El 91% de estas mujeres no estudia: no hay tiempo, no hay recursos, no tienen documentos o no hablan español con fluidez. Sus hijos sí van mayormente a la escuela, pero enfrentan discriminación, falta de cupos y las secuelas de vivir en la pobreza.

Y está el tema de la salud: el 70% no pudo acceder a servicios médicos en el último año. Embarazos sin control, enfermedades crónicas sin tratamiento, secuelas de violencia sin atención. El sistema las deja fuera.

«En el EBAIS cuando uno va y tal vez no sabemos hablar bien, expresarnos, nos miran raro. Cuando no hablas bien te dejan tirado, ahí no te atienden», relata una mujer sobre la violencia institucional que enfrentan. El 43% identificó instituciones donde les negaron información, destacando clínicas y EBAIS (17%), el IMAS (15%) y Migración (14%).

El desplazamiento no las liberó de la violencia. Muchas de estas mujeres enfrentaron matrimonios forzados siendo niñas —el 40% tuvo su primera unión antes de los 18 años y el 11% antes de los 15 años—, embarazos adolescentes —el 41% tuvo su primer embarazo en la niñez o adolescencia— y golpes dentro de sus hogares desde antes de llegar a Costa Rica.

Aquí, aunque están lejos de los colonos y de la policía orteguista, la violencia cambia de rostro pero no desaparece. El mapeo revela cifras alarmantes: el 41% identificó agresores de violencia verbal, el 40% violencia económica, el 39% violencia física y el 36% violencia sexual. Los principales agresores son sus parejas actuales (21% en violencia verbal, 17% en violencia física y sexual) y otros parientes.

El desplazamiento mismo es violencia: perder la tierra es perder el territorio sagrado, la lengua, los rituales, la comunidad. Es quedar desnudas, sin raíces, en un país que no siempre las reconoce como sujetas de derechos.

Pero estas mujeres no se rinden. «La peor dificultad que hay aquí es el trabajo, es muy difícil encontrar trabajo las mujeres aquí. Entonces, metés los papeles, más bien los agarran y los tira. Eso se llama discriminación, nosotras las nicaragüenses somos luchonas», denuncia una participante.

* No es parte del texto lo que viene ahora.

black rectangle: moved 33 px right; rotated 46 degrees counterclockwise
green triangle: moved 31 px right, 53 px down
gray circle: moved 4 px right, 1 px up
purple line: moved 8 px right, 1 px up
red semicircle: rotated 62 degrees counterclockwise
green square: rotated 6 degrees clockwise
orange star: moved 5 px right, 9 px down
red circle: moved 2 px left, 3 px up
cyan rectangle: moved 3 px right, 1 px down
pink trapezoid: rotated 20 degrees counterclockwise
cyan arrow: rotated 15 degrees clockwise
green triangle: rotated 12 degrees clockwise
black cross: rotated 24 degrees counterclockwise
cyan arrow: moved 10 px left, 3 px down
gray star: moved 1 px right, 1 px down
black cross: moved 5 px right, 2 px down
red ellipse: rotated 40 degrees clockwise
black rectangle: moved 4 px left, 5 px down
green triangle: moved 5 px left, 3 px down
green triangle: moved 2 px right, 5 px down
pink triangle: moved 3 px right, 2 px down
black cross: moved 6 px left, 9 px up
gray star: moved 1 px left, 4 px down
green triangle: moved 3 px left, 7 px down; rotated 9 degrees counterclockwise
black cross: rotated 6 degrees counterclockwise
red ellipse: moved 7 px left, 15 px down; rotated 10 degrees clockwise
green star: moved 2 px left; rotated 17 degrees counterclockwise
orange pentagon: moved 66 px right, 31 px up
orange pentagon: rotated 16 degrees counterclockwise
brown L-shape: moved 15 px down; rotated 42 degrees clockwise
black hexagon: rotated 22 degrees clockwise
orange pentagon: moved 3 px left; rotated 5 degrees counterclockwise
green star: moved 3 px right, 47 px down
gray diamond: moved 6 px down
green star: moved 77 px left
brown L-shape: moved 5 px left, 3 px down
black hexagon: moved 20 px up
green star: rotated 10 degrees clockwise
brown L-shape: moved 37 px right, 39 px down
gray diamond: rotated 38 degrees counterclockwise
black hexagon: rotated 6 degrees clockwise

Cuidan a sus hijos, tejen redes de apoyo entre ellas, buscan maneras de generar ingresos, sueñan con un futuro mejor. Hablan con claridad de lo que necesitan: emprendimientos productivos para generar ingresos propios, reconocimiento de sus estudios nicaragüenses, cursos técnicos adaptados a sus necesidades culturales y lingüísticas, acceso a educación y salud, procesos de formación en derechos y, sobre todo, ser tratadas con respeto.

No piden caridad. Piden justicia. Piden que se reconozca que son sobrevivientes de una violencia estructural que no comenzó en Costa Rica, pero que aquí se perpetúa de otras formas.

Las mujeres indígenas desplazadas cargan sobre sus hombros una crisis humanitaria silenciosa. Son madres, cuidadoras, trabajadoras, luchadoras. De ellas depende también el futuro de sus hijas e hijos, que crecen entre dos mundos sin pertenecer del todo a ninguno.

Atenderlas no es un favor: es un deber. Es reconocer décadas de violencia histórica. Es cumplir con los derechos humanos. Es devolverles algo de la dignidad que el destierro les arrebató.

Mientras tanto, ellas siguen adelante. Porque la esperanza, dicen, es el único territorio que nadie ha podido quitarles.


Nota: Los nombres han sido cambiados para proteger la identidad de las personas entrevistadas.